Here are some ways to start a stress management and resilience building program.
Begin a daily mindfulness or meditation practice. Beginning a new habit can be challenging. Remind yourself that it is in the space of discomfort that change and growth happen. START SMALL. Make it doable for yourself, if you overwhelm yourself and then don’t follow through you are bound to feel disappointed in yourself or even ashamed. So think about just 2-3 minutes a day to begin.
How to do it: Whether meditation or mindfulness, the first step is to simply bring yourself into the room - let your attention wander into the space and notice. Notice any sounds, temperature, quality of light or color, the feeling of the space and the feeling of your body in the space. Take your time. Slowly notice. Settle. Allow your mind to be exactly as your mind is. If it's busy, it's agitated, if it's tired. Allow it all. Just notice. Accept things as they are and continue to open your awareness to your surroundings and to your mind.
Next: find a comfortable position - even lying down or walking are ok, but traditionally meditation is done in a sitting position either in a chair, or the floor if you are on the floor think about finding a cushion for meditation that elevates your back body slightly to give support to your back and allows your knees to fall below the hips so your body can feel at ease. Lengthen your side body while relaxing your shoulders, bringing your shoulder blades down and back. Head and neck are aligned, relax.
Notice the natural rhythm of breath as your belly rises and falls with the breath. Nothing to do or change or fix. Just aware of breath and body moving with breath. The thoughts will come, this is the nature of mind. Just notice them and go back to your breathing. If resting your attention on breath is not comfortable, notice sounds. Try not to identify or label sounds, rather see if they can arrive and deconstruct - moving through auditory perception without the mind labeling. This takes time. No judgment. Just be with whatever is and notice.
There are abundant guided meditations available online, many are free, these can be wonderful to try as well.

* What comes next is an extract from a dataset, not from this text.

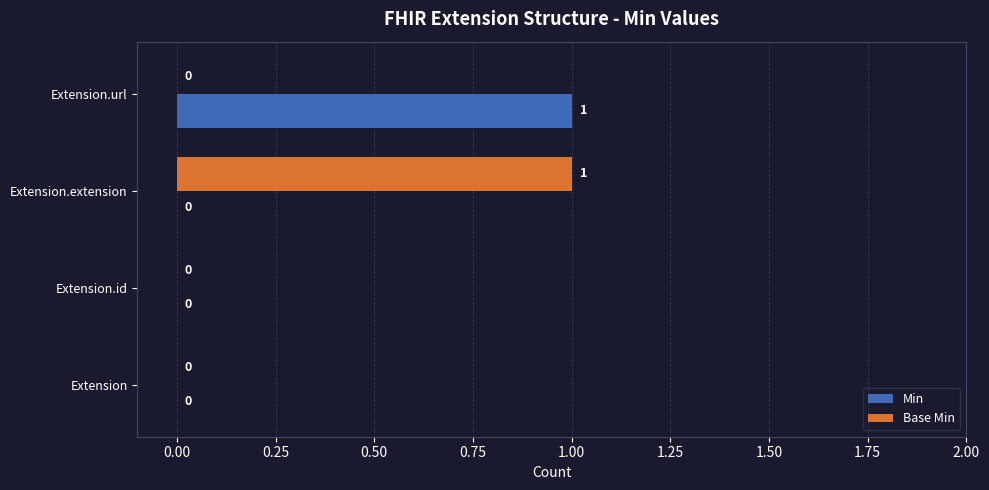

How many values in Base Min are above zero?

1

If you don’t get to your practice in the morning, which is ideal - then even a minute or two of mindful walking even while going about your daily routine, counts! How to do this: Notice the sensation of socks on your feet, feet in your shoes, shoes on the ground, the sounds your steps make, the touch of the air against your skin, the smells or sounds that surround you. Open your senses and stay in the space of noticing without judging, no labeling, just being in awareness, noticing. If you are doing dishes, the sensation of the warm water and the fragrance of the soap, sound of the water and clanking of dishes. If you are climbing the stairs, the sensation of your body in movement, the sounds of your breathing, your footsteps, sensation of the handrail against the skin of your fingers, etc. These are examples meant to illustrate that you can make these practices your own and you can weave them into the activities of daily life to great benefit.
Opening to emotions and noticing your self talk are also very important in managing stress and building resilience. I will address these in detail in the next blog posts. But just allowing without judgment, whatever you feel, however irrational, nothing to do or change or fix, just noticing and allowing your feelings (not communicating them necessarily) just be with them. You will notice that emotions tend to lift when we open to them and spend time with them, maybe even noticing where they may be located in our bodies and noticing any thoughts that are in attendance as well.
You might even begin to realize that when you are uncomfortable you are growing and that rather than focusing on the discomfort you might try to consider the benefits of being pushed out of your comfort zone (even when things seem very negative). Although not easy, or even natural at first, this changing of perspective can become the first step that allows you to face the challenge, focus on the things you can control, which can lead to feeling less stressed and overwhelmed and even more hopeful.
Mind and Body are very tied together. What you eat, what you think, how you feel and the way you talk to yourself all have a big impact on your stress and resilience levels. Exercise often, but be gentle with yourself. Listen to your body and eat nutrient dense foods that agree with you. Drink lots of water. Be kind to yourself and gentle in your self talk. Try to stick with your mindfulness and meditation goals and try out audios too; they are a great resource.
Remember, when you change your mind, you change your world. Notice your thoughts, make room for simply being, stay gentle.